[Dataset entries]
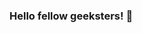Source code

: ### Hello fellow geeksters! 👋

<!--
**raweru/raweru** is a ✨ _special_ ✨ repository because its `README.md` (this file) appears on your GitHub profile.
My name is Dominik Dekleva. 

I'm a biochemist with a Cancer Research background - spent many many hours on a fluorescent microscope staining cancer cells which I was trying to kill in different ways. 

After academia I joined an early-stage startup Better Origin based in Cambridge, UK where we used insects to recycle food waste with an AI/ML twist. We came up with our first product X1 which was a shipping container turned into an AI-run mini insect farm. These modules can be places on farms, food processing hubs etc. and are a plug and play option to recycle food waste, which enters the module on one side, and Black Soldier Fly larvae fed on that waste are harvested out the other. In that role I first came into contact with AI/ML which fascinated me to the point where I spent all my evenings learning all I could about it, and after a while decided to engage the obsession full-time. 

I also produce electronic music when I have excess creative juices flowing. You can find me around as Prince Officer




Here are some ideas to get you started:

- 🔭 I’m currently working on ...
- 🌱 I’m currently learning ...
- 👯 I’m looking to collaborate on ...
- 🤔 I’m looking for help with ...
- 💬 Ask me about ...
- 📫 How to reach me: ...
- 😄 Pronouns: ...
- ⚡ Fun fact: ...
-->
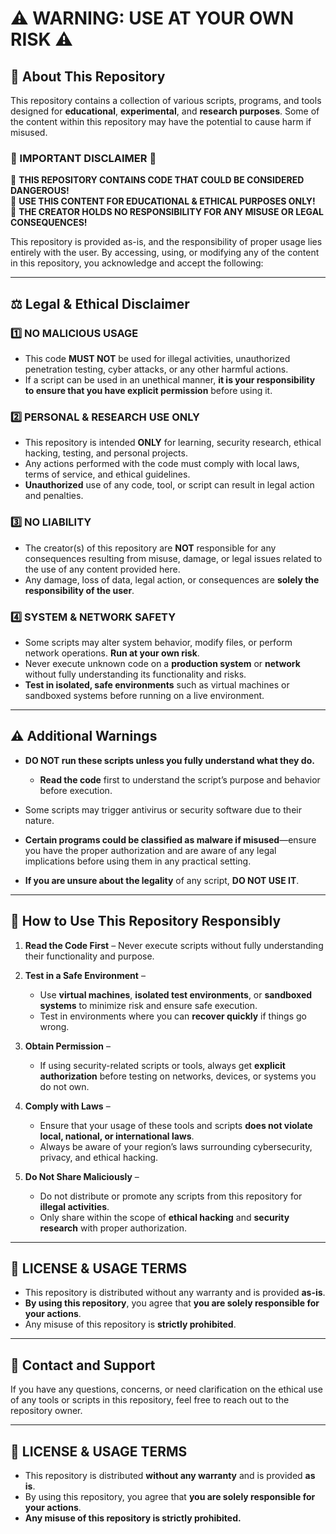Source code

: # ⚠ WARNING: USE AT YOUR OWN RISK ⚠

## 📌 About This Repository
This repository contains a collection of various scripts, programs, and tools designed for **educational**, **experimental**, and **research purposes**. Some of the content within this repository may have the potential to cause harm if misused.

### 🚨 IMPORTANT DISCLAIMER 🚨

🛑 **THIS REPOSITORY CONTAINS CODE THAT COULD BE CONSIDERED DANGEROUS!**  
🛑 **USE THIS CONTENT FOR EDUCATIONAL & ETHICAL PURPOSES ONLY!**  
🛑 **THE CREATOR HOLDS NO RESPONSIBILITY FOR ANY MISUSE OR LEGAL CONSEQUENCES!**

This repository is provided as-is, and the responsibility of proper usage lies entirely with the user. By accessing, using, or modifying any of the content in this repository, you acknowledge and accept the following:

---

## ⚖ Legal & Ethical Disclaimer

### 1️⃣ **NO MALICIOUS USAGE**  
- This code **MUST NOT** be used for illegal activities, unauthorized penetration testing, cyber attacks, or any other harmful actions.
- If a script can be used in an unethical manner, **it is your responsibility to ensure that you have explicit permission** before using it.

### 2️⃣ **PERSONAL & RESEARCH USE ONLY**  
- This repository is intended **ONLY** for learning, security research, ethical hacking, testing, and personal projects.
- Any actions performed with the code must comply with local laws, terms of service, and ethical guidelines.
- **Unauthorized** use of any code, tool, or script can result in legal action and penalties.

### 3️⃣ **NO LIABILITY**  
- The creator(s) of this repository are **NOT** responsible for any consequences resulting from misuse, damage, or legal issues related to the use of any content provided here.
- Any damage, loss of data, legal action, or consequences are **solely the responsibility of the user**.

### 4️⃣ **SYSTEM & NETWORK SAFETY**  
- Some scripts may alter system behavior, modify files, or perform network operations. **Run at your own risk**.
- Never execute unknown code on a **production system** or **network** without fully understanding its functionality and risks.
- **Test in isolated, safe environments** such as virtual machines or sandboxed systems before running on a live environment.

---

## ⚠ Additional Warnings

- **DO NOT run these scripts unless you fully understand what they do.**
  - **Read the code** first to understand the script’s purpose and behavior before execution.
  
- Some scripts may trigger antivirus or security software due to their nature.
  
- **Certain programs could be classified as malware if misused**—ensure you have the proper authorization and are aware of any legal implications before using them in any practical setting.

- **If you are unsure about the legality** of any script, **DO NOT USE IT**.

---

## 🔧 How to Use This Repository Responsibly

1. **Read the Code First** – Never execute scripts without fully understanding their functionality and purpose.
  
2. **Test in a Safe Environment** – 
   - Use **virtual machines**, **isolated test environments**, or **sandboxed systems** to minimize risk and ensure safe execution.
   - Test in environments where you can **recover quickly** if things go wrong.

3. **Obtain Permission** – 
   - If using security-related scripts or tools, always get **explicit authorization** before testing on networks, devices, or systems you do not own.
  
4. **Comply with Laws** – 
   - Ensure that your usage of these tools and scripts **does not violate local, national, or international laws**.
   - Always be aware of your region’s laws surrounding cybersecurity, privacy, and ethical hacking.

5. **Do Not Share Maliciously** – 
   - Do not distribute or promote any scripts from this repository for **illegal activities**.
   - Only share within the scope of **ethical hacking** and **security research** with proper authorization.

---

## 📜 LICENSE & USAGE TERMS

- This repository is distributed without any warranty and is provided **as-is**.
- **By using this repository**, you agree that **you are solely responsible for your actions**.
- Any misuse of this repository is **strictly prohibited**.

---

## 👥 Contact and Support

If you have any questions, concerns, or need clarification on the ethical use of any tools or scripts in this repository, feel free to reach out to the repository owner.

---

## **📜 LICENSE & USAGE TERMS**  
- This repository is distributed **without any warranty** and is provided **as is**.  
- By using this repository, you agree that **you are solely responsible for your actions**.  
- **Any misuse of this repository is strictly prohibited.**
* * *
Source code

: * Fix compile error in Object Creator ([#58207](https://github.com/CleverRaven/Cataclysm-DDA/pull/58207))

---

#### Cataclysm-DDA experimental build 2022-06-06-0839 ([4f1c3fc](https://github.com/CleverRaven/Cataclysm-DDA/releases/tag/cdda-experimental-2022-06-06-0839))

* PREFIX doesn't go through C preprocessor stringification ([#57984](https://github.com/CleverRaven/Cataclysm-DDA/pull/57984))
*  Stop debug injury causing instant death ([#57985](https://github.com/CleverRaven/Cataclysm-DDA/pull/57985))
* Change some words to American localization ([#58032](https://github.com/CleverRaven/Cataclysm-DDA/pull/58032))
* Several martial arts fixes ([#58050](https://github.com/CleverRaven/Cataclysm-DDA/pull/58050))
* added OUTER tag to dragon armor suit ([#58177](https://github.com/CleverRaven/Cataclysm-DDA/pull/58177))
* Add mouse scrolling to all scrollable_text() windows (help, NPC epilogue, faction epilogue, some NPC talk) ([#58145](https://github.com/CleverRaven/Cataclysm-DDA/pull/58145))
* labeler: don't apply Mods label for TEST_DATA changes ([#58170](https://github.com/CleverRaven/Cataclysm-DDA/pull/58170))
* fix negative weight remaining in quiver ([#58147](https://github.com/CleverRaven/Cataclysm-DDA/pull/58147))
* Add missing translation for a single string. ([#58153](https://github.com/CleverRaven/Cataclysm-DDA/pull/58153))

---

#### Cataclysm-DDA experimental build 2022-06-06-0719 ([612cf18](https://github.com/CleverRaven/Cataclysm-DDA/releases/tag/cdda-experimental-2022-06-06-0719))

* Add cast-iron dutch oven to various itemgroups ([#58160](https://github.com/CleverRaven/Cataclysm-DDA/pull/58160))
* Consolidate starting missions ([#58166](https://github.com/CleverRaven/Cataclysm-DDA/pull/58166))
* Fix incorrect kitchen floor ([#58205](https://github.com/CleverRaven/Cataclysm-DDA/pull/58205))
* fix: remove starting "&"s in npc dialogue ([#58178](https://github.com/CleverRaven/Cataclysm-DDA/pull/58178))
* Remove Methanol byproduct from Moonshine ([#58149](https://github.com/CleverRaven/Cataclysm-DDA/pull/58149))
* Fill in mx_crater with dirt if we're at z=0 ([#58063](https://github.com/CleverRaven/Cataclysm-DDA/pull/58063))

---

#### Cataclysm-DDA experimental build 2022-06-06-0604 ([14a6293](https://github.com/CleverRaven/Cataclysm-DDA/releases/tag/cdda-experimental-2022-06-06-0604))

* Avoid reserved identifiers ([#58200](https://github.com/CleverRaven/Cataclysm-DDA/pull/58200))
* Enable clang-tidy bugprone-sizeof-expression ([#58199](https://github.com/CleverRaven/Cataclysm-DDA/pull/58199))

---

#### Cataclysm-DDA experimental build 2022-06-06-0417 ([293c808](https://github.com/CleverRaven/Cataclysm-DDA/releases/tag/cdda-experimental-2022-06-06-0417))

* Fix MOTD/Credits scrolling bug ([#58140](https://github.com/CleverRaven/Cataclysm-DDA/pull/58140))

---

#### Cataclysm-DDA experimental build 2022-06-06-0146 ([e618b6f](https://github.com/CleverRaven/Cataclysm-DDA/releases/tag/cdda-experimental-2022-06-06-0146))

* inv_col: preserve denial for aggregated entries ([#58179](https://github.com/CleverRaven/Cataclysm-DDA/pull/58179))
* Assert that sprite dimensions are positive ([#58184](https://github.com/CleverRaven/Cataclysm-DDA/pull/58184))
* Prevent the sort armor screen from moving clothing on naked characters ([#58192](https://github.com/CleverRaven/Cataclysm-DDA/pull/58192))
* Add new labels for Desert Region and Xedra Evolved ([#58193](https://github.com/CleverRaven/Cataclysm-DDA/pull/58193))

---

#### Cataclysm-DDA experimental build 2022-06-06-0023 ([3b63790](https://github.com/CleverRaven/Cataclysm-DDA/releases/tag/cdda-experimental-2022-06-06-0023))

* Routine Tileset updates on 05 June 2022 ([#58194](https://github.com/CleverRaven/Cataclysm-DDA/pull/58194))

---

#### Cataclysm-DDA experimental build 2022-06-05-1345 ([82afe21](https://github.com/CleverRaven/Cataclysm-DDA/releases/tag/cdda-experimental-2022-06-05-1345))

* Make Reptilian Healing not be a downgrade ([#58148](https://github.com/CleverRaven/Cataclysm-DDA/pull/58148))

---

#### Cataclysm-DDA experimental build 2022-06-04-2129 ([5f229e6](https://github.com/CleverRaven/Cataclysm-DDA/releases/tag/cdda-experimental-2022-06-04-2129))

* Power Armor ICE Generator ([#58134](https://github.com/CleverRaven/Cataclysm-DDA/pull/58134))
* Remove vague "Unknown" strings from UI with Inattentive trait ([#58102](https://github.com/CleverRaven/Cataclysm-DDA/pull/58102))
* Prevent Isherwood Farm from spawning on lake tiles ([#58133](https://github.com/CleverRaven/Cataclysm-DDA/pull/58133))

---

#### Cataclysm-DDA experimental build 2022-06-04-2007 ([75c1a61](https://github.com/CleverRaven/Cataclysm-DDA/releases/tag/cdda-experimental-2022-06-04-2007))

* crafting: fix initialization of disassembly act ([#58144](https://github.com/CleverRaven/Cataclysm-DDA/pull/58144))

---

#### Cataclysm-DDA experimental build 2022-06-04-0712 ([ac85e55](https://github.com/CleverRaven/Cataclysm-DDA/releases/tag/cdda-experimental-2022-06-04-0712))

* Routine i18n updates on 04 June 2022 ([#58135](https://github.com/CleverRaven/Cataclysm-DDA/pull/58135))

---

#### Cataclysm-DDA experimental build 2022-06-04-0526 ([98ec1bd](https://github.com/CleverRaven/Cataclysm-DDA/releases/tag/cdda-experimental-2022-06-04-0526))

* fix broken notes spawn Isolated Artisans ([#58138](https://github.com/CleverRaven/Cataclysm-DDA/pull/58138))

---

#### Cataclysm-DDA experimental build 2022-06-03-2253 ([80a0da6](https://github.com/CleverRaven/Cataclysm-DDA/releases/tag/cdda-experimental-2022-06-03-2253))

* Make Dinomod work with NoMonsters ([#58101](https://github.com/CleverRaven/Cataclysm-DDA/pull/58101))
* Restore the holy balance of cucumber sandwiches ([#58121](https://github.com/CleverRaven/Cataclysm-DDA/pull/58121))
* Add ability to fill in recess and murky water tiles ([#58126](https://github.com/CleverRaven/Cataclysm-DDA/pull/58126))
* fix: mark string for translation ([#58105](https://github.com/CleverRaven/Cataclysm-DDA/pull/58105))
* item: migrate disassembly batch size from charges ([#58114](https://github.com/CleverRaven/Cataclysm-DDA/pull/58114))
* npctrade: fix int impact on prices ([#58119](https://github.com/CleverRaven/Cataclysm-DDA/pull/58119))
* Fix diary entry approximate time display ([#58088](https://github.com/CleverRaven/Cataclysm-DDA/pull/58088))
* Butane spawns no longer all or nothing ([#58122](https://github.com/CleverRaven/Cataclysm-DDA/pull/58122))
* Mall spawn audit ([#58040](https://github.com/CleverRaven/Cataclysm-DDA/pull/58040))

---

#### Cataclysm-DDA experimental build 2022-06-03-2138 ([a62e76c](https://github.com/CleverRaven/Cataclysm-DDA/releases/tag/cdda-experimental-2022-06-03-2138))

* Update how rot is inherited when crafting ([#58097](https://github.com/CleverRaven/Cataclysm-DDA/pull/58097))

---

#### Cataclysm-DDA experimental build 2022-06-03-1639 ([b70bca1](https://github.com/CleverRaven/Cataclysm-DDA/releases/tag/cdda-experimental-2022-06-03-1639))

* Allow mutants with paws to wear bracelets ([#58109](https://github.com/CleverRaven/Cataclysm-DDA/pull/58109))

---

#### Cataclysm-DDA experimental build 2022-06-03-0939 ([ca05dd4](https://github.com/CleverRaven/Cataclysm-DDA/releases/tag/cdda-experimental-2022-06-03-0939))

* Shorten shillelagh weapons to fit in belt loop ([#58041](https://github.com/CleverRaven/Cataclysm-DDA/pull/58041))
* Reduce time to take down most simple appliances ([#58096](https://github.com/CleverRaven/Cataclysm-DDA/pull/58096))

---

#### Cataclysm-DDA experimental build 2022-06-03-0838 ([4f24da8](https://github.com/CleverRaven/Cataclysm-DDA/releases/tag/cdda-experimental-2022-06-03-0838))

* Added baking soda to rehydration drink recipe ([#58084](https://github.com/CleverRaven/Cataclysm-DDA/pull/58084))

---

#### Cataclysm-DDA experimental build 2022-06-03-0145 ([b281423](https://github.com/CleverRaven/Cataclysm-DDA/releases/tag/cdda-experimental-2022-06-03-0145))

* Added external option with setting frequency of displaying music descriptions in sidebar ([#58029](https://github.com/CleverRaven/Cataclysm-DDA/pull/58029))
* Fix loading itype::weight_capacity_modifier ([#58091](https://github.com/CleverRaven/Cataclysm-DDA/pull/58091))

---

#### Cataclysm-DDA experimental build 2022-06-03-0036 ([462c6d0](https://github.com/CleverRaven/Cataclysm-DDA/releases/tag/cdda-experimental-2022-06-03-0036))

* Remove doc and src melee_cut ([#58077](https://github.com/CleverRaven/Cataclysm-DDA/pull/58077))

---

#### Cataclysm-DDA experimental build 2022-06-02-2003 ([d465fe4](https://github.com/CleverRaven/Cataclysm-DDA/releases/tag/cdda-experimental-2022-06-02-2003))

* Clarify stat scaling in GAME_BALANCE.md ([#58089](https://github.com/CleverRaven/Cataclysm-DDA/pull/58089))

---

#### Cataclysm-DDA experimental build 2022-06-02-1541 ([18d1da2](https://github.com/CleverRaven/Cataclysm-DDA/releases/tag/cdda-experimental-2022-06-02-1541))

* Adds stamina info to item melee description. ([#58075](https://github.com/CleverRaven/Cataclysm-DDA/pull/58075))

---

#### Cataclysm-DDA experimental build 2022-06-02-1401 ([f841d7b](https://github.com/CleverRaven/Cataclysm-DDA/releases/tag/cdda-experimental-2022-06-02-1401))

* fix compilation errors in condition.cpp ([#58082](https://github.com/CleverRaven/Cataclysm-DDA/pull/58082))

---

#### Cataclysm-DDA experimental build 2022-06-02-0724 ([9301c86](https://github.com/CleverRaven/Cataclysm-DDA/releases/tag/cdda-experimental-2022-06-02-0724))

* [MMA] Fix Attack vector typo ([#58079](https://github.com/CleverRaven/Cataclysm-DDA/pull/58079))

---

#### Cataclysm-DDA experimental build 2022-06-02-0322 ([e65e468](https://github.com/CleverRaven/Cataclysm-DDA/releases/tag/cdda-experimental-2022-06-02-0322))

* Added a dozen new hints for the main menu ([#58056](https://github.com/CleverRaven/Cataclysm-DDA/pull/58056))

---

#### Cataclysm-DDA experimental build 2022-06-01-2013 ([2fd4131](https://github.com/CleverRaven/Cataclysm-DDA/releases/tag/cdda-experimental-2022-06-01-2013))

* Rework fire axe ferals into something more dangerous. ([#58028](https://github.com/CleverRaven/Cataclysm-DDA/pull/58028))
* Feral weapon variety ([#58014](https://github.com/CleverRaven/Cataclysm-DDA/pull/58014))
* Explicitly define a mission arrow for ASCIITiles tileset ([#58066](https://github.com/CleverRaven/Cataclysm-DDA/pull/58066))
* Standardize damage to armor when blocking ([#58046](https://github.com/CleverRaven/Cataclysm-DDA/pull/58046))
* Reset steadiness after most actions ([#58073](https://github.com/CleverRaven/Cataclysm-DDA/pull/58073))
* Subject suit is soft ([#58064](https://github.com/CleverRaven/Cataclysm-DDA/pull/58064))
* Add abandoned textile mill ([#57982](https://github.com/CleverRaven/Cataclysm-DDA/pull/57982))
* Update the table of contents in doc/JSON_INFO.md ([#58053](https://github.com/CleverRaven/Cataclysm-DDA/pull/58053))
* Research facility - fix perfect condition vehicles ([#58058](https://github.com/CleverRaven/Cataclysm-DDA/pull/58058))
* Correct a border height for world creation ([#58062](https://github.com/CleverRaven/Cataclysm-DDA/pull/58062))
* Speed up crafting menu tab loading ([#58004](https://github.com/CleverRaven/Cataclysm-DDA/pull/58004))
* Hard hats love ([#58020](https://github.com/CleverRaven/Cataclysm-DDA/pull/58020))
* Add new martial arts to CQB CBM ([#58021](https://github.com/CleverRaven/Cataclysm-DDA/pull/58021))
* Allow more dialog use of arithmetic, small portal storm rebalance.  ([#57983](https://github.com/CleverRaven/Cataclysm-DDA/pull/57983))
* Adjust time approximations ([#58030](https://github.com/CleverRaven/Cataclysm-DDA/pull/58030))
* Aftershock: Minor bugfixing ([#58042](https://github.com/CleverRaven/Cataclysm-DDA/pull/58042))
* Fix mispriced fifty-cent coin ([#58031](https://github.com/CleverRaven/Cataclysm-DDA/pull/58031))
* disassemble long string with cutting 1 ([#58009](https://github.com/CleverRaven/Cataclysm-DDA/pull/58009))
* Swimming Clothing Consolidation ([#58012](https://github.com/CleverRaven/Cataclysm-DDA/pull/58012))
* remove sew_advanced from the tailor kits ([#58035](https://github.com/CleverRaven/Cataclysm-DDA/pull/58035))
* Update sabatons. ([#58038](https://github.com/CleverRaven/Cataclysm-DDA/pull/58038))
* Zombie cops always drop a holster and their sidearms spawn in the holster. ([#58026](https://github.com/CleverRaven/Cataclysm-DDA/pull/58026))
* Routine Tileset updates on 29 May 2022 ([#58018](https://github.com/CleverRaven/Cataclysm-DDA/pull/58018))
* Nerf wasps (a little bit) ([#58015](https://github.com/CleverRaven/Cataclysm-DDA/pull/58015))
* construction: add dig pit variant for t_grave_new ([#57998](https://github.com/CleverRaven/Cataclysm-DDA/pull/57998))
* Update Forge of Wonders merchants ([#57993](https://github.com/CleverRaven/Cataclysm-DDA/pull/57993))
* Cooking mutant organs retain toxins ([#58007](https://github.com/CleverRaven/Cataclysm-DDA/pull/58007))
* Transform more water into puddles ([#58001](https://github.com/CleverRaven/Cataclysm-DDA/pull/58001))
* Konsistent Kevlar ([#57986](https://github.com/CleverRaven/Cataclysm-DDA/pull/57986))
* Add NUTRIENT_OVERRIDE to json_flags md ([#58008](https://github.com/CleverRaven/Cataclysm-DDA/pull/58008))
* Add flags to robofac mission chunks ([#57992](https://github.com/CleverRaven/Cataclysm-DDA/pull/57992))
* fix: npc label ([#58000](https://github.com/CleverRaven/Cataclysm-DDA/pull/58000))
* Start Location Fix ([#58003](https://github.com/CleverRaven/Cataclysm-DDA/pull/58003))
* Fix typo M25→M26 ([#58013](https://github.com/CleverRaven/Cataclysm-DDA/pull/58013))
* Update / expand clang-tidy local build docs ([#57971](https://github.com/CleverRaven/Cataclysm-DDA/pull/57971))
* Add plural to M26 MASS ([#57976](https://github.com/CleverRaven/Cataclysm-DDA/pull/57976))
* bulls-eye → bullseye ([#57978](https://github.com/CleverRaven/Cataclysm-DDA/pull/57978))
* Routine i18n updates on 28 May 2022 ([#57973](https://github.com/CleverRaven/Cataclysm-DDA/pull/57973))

__WHAT YOU HAVE TO DO__: Please copy the lines above from the line with "- **DO NOT run" up to and including the line with "## 👥 Contact and Support", exactly as written and with nothing else.

__ANSWER FOR THE TASK__:
- **DO NOT run these scripts unless you fully understand what they do.**
  - **Read the code** first to understand the script’s purpose and behavior before execution.
  
- Some scripts may trigger antivirus or security software due to their nature.
  
- **Certain programs could be classified as malware if misused**—ensure you have the proper authorization and are aware of any legal implications before using them in any practical setting.

- **If you are unsure about the legality** of any script, **DO NOT USE IT**.

---

## 🔧 How to Use This Repository Responsibly

1. **Read the Code First** – Never execute scripts without fully understanding their functionality and purpose.
  
2. **Test in a Safe Environment** – 
   - Use **virtual machines**, **isolated test environments**, or **sandboxed systems** to minimize risk and ensure safe execution.
   - Test in environments where you can **recover quickly** if things go wrong.

3. **Obtain Permission** – 
   - If using security-related scripts or tools, always get **explicit authorization** before testing on networks, devices, or systems you do not own.
  
4. **Comply with Laws** – 
   - Ensure that your usage of these tools and scripts **does not violate local, national, or international laws**.
   - Always be aware of your region’s laws surrounding cybersecurity, privacy, and ethical hacking.

5. **Do Not Share Maliciously** – 
   - Do not distribute or promote any scripts from this repository for **illegal activities**.
   - Only share within the scope of **ethical hacking** and **security research** with proper authorization.

---

## 📜 LICENSE & USAGE TERMS

- This repository is distributed without any warranty and is provided **as-is**.
- **By using this repository**, you agree that **you are solely responsible for your actions**.
- Any misuse of this repository is **strictly prohibited**.

---

## 👥 Contact and Support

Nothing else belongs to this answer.